Я осматриваюсь и вижу, что он прав — мы стоим около двери его кабинета. Уже здесь? Когда мы успели пройти весь этот путь? Время пролетело незаметно.

Я чувствую странный укол разочарования, не желая заканчивать этот разговор. Я не знаю, что еще сказать, просто испытываю желание поговорить с Ноем еще немного.

Или, возможно, я просто не хочу оставаться одной прямо сейчас. Я хочу держаться за тот момент, который мы разделили на встрече. Обнадеживающее и дарящее уверенность чувство, что мы боремся вместе бок о бок. Союзники в окопах. Думаю, страдание любит компанию…

Но список дел ждет меня, так что, стряхивая зарождающееся чувство близости, я киваю Ною в знак прощания.

— Увидимся позже.

— Не слишком поздно, я надеюсь, — подмигивая, Ной исчезает в своем кабинете.

Ух… в животе снова все перевернулось. Заверните мне его, нет, подождите, не заворачивайте. Я имею в виду, нужно забыть его. И его монстра тоже. У меня миллион дел, которые нужно сделать, а я уже потратила полдня.

Я поворачиваюсь на каблуках и направляюсь в свой кабинет. Может быть, мои чувства успокоятся, как только начну работать. Я похороню себя в жестких финансовых проблемах, вольюсь в поток и не позволю больше ничему меня отвлечь.

Но идея одиночества, обычно доставляющая блаженное удовольствие, сейчас почему-то беспокоит меня. И поскольку я не могу найти компромисс со своей головой, в дело вступают ноги. В итоге я оказываюсь перед дверью в кабинет отца.

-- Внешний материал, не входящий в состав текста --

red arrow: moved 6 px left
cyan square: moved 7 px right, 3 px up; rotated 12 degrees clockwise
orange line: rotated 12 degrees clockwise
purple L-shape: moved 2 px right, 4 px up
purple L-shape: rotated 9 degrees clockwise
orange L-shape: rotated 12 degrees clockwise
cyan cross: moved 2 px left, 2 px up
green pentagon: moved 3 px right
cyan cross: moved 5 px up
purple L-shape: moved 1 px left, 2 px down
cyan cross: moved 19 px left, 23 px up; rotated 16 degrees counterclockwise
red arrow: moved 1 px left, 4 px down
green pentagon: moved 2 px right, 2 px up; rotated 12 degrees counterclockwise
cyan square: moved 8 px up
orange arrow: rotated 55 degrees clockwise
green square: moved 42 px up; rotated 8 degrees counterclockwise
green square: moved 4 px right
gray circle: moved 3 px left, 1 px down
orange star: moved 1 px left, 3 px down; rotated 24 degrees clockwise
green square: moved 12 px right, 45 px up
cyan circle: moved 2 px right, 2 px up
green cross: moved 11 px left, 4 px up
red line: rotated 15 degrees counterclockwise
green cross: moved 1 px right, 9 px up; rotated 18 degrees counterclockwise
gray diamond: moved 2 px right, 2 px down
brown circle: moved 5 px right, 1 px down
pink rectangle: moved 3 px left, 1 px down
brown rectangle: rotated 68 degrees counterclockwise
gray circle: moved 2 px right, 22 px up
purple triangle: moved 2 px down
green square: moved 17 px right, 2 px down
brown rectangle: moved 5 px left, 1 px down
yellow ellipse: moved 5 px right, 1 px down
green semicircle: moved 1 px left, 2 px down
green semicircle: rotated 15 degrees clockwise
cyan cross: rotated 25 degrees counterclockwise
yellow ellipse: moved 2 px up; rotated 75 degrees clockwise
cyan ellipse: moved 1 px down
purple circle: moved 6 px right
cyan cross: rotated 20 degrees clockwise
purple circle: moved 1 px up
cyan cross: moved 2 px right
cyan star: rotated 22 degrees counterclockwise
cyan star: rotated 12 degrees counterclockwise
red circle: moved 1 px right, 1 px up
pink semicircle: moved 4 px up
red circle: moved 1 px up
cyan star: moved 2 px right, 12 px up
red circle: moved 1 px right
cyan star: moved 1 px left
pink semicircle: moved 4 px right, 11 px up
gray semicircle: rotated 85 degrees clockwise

Захожу в кабинет и позволяю себе насладиться блаженной тишиной — успокаивающий аромат древесины, кофе и бумаги. Я всегда чувствовала себя тут, как дома. Я практически выросла в этом офисе. Прочитала все книги и деловые журналы с полок. Я знаю каждый сантиметр этой комнаты, и это успокаивает меня.